Мне послышалось, или ты действительно сказал нечто подобное? И что это — бред умирающего или желание царя? Твоя жизнь в моей власти? Ведь стоит посильнее нажать на пробитую грудь, вызвав необратимое кровотечение, и ты действительно умрёшь, и никто не заподозрит меня в убийстве. Так было с Протеем. С Филиппом. Неужели я подниму руку и на тебя? И кем тогда стану? Царём? Цареубийцей?
— Перестань, я лучше поменяю твои повязки.
Это было самоё тяжёлое ранение на моей памяти. Несколько дней ты витал между жизнью и смертью. В те дни я даже вспомнил некоторые молитвы и, казалось, вновь поверил Асклепию и Пеону, молясь у чужого алтаря. Горячка, вперемешку с ранением, пожирала тебя, гной отходил очень плохо, приходилось, буквально, выдавливать его из твоей раны. Горы грязных бинтов я, не заботясь, выбрасывал прямо у входа в палатку, по два раза на дню обмывал тебя, переодевал в чистые одежды, спал между ножками ложа, положив голову на согнутую руку. Помня о возможности бунта и боясь неведомого врага, велел перенести к тебе все важные документы. В короткие часы затишья, когда болезнь отступала и ты засыпал коротким тревожным сном, занимался делами армии. Вынужденный остановиться и разбить лагерь по обеим сторонам реки, удерживал разрозненные отряды в неустойчивом повиновении. В те дни мне очень помогал Пердикка. Его живой ум не раз подсказывал верное решение, склоняя меня к принятию сложных решений.
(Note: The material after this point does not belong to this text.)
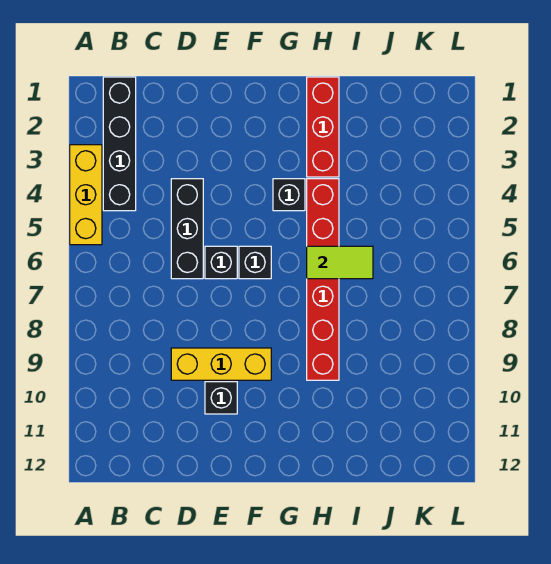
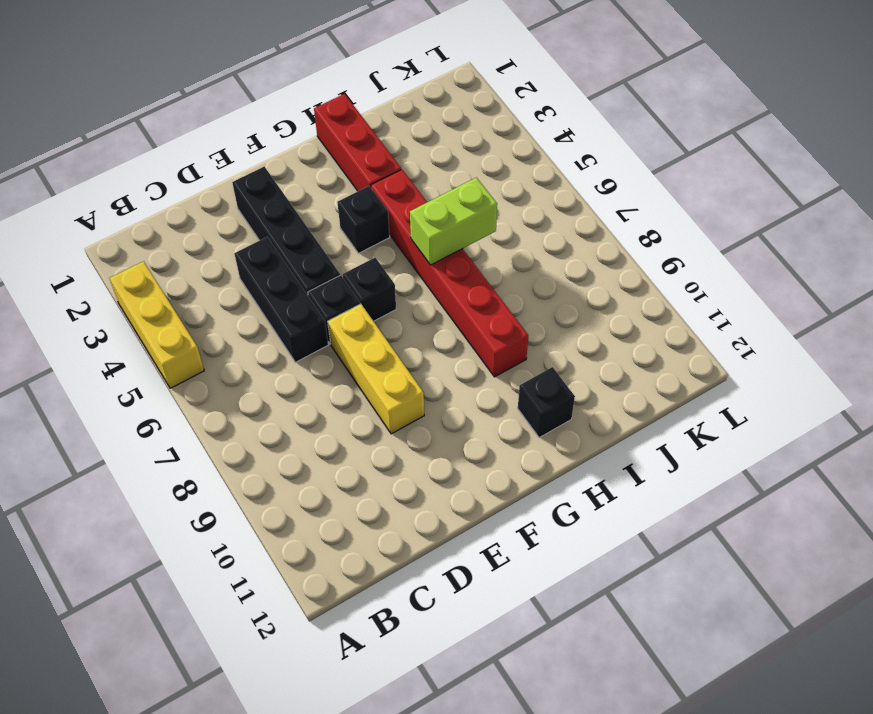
black 1x4 brick [103,77,136,211] -> black 1x4 brick moved to [232,167,340,295]
yellow 1x3 brick [171,348,271,380] -> yellow 1x3 brick turned to [328,304,424,434]
black 1x1 brick [205,382,237,414] -> black 1x1 brick moved to [518,367,575,438]
lime 1x2 tile [307,246,373,279] -> lime 1x2 brick [410,178,497,265]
— Дела плохи, — сказал он однажды утром, войдя в палатку. Оторвавшись от расчёсывания твоих волос, я положил на столик частый гребень и повернулся к другу.
— А конкретно?
— Наши солдаты, видимо, подпоенные кем-то, кричат, что Александр давно умер, ты же скрываешь его смерть с целью захвата власти. Говорят, что сейчас к нам движутся из тыла верные тебе части персидского войска, и как только они будут в лагере, ты воссядешь на трон, подавив любое сопротивление.
Что ж, этого следовало ожидать. Я молил богов дать нам немного времени, передышку, чтобы ты смог хотя бы подняться на ноги, но они не вняли, более того, заразили безумием многих, если не всех.